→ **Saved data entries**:
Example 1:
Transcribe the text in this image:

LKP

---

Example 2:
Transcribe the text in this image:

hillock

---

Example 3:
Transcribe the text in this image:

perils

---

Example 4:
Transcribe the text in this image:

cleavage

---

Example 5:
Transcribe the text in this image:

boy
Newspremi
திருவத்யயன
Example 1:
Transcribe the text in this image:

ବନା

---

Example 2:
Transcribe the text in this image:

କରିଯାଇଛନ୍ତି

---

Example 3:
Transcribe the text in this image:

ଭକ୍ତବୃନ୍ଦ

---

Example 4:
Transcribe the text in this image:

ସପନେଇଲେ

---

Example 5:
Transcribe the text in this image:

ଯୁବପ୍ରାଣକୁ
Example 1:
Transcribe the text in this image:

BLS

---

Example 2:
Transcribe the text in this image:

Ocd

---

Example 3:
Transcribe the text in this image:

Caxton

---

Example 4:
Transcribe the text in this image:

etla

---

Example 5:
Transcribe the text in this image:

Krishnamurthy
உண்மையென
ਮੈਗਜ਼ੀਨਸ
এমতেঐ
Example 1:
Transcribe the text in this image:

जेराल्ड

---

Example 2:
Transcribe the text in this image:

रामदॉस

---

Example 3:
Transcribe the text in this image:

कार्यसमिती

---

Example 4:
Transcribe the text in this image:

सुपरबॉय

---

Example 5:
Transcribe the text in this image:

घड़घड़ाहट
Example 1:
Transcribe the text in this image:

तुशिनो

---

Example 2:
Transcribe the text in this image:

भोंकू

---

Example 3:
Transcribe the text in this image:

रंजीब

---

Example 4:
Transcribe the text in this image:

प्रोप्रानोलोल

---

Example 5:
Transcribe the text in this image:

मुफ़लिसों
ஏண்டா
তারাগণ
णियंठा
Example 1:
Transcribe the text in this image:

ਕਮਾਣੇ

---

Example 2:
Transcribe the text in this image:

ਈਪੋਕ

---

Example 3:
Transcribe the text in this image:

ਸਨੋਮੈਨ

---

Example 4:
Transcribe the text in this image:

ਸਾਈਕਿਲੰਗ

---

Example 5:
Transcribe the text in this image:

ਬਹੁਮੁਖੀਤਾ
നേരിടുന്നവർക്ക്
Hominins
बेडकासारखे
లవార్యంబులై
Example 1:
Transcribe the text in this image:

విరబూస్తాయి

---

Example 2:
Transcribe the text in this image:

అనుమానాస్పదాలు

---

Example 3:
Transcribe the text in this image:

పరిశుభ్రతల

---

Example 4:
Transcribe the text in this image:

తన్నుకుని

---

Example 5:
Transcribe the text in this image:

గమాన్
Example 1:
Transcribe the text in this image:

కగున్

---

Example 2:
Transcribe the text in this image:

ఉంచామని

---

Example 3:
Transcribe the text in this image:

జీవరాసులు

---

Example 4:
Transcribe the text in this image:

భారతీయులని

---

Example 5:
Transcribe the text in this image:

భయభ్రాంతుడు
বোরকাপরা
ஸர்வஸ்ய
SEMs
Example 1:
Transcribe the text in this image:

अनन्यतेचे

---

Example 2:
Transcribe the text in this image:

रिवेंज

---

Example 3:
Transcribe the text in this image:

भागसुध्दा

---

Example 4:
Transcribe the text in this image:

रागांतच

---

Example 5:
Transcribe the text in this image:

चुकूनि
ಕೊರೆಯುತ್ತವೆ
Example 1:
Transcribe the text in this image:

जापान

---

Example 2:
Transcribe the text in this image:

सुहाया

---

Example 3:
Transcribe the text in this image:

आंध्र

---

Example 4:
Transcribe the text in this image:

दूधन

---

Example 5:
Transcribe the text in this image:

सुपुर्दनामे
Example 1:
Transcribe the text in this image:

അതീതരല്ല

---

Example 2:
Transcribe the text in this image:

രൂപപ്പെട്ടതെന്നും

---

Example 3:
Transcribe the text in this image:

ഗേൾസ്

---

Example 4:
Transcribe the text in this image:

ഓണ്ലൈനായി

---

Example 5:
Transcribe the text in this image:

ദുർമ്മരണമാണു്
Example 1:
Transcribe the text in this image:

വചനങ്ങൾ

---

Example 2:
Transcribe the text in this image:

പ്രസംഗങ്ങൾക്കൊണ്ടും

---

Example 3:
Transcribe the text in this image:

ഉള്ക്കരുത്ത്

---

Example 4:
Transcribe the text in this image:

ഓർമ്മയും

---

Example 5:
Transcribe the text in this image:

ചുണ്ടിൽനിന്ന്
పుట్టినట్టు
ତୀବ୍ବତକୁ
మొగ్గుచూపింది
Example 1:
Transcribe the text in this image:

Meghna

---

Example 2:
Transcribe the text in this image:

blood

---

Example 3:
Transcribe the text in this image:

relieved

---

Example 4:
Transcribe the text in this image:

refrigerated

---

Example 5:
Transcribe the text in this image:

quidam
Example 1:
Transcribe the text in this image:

→ **WHAT IS EXPECTED**:
Each record should be given again exactly as it reads.

→ **EXERCISE SOLUTION**:
Example 1:
Transcribe the text in this image:

LKP

---

Example 2:
Transcribe the text in this image:

hillock

---

Example 3:
Transcribe the text in this image:

perils

---

Example 4:
Transcribe the text in this image:

cleavage

---

Example 5:
Transcribe the text in this image:

boy
Newspremi
திருவத்யயன
Example 1:
Transcribe the text in this image:

ବନା

---

Example 2:
Transcribe the text in this image:

କରିଯାଇଛନ୍ତି

---

Example 3:
Transcribe the text in this image:

ଭକ୍ତବୃନ୍ଦ

---

Example 4:
Transcribe the text in this image:

ସପନେଇଲେ

---

Example 5:
Transcribe the text in this image:

ଯୁବପ୍ରାଣକୁ
Example 1:
Transcribe the text in this image:

BLS

---

Example 2:
Transcribe the text in this image:

Ocd

---

Example 3:
Transcribe the text in this image:

Caxton

---

Example 4:
Transcribe the text in this image:

etla

---

Example 5:
Transcribe the text in this image:

Krishnamurthy
உண்மையென
ਮੈਗਜ਼ੀਨਸ
এমতেঐ
Example 1:
Transcribe the text in this image:

जेराल्ड

---

Example 2:
Transcribe the text in this image:

रामदॉस

---

Example 3:
Transcribe the text in this image:

कार्यसमिती

---

Example 4:
Transcribe the text in this image:

सुपरबॉय

---

Example 5:
Transcribe the text in this image:

घड़घड़ाहट
Example 1:
Transcribe the text in this image:

तुशिनो

---

Example 2:
Transcribe the text in this image:

भोंकू

---

Example 3:
Transcribe the text in this image:

रंजीब

---

Example 4:
Transcribe the text in this image:

प्रोप्रानोलोल

---

Example 5:
Transcribe the text in this image:

मुफ़लिसों
ஏண்டா
তারাগণ
णियंठा
Example 1:
Transcribe the text in this image:

ਕਮਾਣੇ

---

Example 2:
Transcribe the text in this image:

ਈਪੋਕ

---

Example 3:
Transcribe the text in this image:

ਸਨੋਮੈਨ

---

Example 4:
Transcribe the text in this image:

ਸਾਈਕਿਲੰਗ

---

Example 5:
Transcribe the text in this image:

ਬਹੁਮੁਖੀਤਾ
നേരിടുന്നവർക്ക്
Hominins
बेडकासारखे
లవార్యంబులై
Example 1:
Transcribe the text in this image:

విరబూస్తాయి

---

Example 2:
Transcribe the text in this image:

అనుమానాస్పదాలు

---

Example 3:
Transcribe the text in this image:

పరిశుభ్రతల

---

Example 4:
Transcribe the text in this image:

తన్నుకుని

---

Example 5:
Transcribe the text in this image:

గమాన్
Example 1:
Transcribe the text in this image:

కగున్

---

Example 2:
Transcribe the text in this image:

ఉంచామని

---

Example 3:
Transcribe the text in this image:

జీవరాసులు

---

Example 4:
Transcribe the text in this image:

భారతీయులని

---

Example 5:
Transcribe the text in this image:

భయభ్రాంతుడు
বোরকাপরা
ஸர்வஸ்ய
SEMs
Example 1:
Transcribe the text in this image:

अनन्यतेचे

---

Example 2:
Transcribe the text in this image:

रिवेंज

---

Example 3:
Transcribe the text in this image:

भागसुध्दा

---

Example 4:
Transcribe the text in this image:

रागांतच

---

Example 5:
Transcribe the text in this image:

चुकूनि
ಕೊರೆಯುತ್ತವೆ
Example 1:
Transcribe the text in this image:

जापान

---

Example 2:
Transcribe the text in this image:

सुहाया

---

Example 3:
Transcribe the text in this image:

आंध्र

---

Example 4:
Transcribe the text in this image:

दूधन

---

Example 5:
Transcribe the text in this image:

सुपुर्दनामे
Example 1:
Transcribe the text in this image:

അതീതരല്ല

---

Example 2:
Transcribe the text in this image:

രൂപപ്പെട്ടതെന്നും

---

Example 3:
Transcribe the text in this image:

ഗേൾസ്

---

Example 4:
Transcribe the text in this image:

ഓണ്ലൈനായി

---

Example 5:
Transcribe the text in this image:

ദുർമ്മരണമാണു്
Example 1:
Transcribe the text in this image:

വചനങ്ങൾ

---

Example 2:
Transcribe the text in this image:

പ്രസംഗങ്ങൾക്കൊണ്ടും

---

Example 3:
Transcribe the text in this image:

ഉള്ക്കരുത്ത്

---

Example 4:
Transcribe the text in this image:

ഓർമ്മയും

---

Example 5:
Transcribe the text in this image:

ചുണ്ടിൽനിന്ന്
పుట్టినట్టు
ତୀବ୍ବତକୁ
మొగ్గుచూపింది
Example 1:
Transcribe the text in this image:

Meghna

---

Example 2:
Transcribe the text in this image:

blood

---

Example 3:
Transcribe the text in this image:

relieved

---

Example 4:
Transcribe the text in this image:

refrigerated

---

Example 5:
Transcribe the text in this image:

quidam
Example 1:
Transcribe the text in this image:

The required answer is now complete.